XXXIX. Dieux immortels ! quoi de plus déplorable ? Après avoir arraché le fer et le feu des mains de Lentulus, nous nous confions dans le jugement d’une multitude peu éclairée, et nous redoutons les décisions des citoyens les plus distingués et le plus illustres ! Du temps de nos pères, M. Aquillius, accusé d’une foule de rapines, et convaincu par de nombreux témoins, fut renvoyé absous, parce qu’il s’était signalé dans la guerre des esclaves fugitifs. Dernièrement, lorsque j’étais consul, j’ai défendu C. Pison : comme il avait montré, dans son consulat, beaucoup de fermeté et de courage, il fut conservé pour la république.

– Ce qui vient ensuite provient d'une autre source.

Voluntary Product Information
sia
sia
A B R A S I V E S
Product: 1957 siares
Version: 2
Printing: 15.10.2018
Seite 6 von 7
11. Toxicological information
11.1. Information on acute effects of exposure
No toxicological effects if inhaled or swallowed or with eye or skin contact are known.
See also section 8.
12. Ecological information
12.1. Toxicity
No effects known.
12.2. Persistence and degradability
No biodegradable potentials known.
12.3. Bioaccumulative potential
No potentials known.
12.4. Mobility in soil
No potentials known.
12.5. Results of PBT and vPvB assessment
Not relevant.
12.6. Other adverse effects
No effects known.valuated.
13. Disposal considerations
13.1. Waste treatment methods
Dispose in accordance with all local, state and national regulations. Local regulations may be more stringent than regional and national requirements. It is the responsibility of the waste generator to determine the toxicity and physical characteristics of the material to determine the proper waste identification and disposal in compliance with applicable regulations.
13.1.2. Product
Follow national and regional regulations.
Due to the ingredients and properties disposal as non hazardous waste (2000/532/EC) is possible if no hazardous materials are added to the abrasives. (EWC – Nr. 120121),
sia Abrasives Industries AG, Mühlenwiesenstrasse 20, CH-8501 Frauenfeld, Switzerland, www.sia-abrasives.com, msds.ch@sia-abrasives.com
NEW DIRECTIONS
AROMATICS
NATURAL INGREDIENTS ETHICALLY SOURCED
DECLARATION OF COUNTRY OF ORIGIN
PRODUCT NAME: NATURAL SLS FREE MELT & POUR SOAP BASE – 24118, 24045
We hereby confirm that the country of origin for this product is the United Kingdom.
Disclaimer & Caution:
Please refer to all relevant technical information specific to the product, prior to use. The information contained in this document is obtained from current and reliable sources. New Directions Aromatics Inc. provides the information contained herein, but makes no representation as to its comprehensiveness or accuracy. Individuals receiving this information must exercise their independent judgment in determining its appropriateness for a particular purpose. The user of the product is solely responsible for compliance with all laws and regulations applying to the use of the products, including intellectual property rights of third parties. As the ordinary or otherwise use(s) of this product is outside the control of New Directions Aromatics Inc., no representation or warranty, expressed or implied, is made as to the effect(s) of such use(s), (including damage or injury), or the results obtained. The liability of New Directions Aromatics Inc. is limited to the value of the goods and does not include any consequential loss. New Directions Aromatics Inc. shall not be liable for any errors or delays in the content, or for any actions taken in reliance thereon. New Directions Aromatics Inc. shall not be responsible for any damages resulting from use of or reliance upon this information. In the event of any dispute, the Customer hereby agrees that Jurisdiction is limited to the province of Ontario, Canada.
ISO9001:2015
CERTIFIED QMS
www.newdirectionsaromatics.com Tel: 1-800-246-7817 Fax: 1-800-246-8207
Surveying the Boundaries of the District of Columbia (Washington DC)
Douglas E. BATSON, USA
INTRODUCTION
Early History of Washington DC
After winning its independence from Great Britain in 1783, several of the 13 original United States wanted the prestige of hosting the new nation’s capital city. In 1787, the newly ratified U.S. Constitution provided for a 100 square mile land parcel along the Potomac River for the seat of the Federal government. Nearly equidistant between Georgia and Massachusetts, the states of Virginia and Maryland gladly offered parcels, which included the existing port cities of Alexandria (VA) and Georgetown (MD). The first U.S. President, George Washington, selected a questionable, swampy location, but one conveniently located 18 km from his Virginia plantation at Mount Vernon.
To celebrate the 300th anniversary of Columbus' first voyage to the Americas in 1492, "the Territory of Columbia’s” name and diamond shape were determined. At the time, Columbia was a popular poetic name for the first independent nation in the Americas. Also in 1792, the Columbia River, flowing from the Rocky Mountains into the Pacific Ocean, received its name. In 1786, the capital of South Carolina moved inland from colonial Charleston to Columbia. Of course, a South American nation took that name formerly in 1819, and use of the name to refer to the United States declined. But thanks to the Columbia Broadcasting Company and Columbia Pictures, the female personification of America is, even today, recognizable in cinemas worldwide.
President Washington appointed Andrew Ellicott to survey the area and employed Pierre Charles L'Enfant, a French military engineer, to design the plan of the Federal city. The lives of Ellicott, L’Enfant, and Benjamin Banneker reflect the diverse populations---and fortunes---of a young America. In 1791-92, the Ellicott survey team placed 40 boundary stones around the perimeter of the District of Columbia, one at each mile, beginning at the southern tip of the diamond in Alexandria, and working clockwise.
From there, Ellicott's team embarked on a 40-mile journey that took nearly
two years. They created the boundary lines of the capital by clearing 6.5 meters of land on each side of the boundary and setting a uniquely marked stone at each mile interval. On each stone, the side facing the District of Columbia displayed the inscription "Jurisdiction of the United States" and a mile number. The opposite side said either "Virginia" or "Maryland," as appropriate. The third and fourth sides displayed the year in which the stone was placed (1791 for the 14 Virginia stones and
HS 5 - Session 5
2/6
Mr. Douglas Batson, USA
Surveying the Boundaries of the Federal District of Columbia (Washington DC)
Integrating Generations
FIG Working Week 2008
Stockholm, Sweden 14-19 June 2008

J’ai défendu encore, dans le même temps, L. Muréna, consul désigné ; il était accusé par d’illustres personnages : aucun des juges, néanmoins, ne crut devoir écouter une accusation de brigue ; ils comprenaient tous, d’après mes discours, que Catilina ayant déjà levé l’étendard de la guerre, il devait y avoir deux consuls aux calendes de janvier. J’ai défendu deux fois, cette année, A. Thermus, homme sage, intègre, doué de toutes les vertus : il a été absous deux fois. C’était l’avantage de l’État ; aussi quelle satisfaction et quelle joie n’a pas fait éclater le peuple romain ! Les juges prudents et expérimentés ont toujours pensé, dans leurs décisions, à ce que demandaient le bien public, la sûreté commune, la gloire et le bonheur de Rome. Lorsque vous prononcerez, juges, ce n’est pas seulement sur Flaccus que vous prononcerez ; mais sur ceux qui veillent et président à la conservation de la république, mais sur tous les bons citoyens ; mais sur vous-mêmes, sur vos femmes et sur vos enfants ; mais sur les jours de chacun, sur la patrie et le salut de tous. Il ne s’agit pas, dans cette cause, des nations et des alliés ; il s’agit de vous, et de la république.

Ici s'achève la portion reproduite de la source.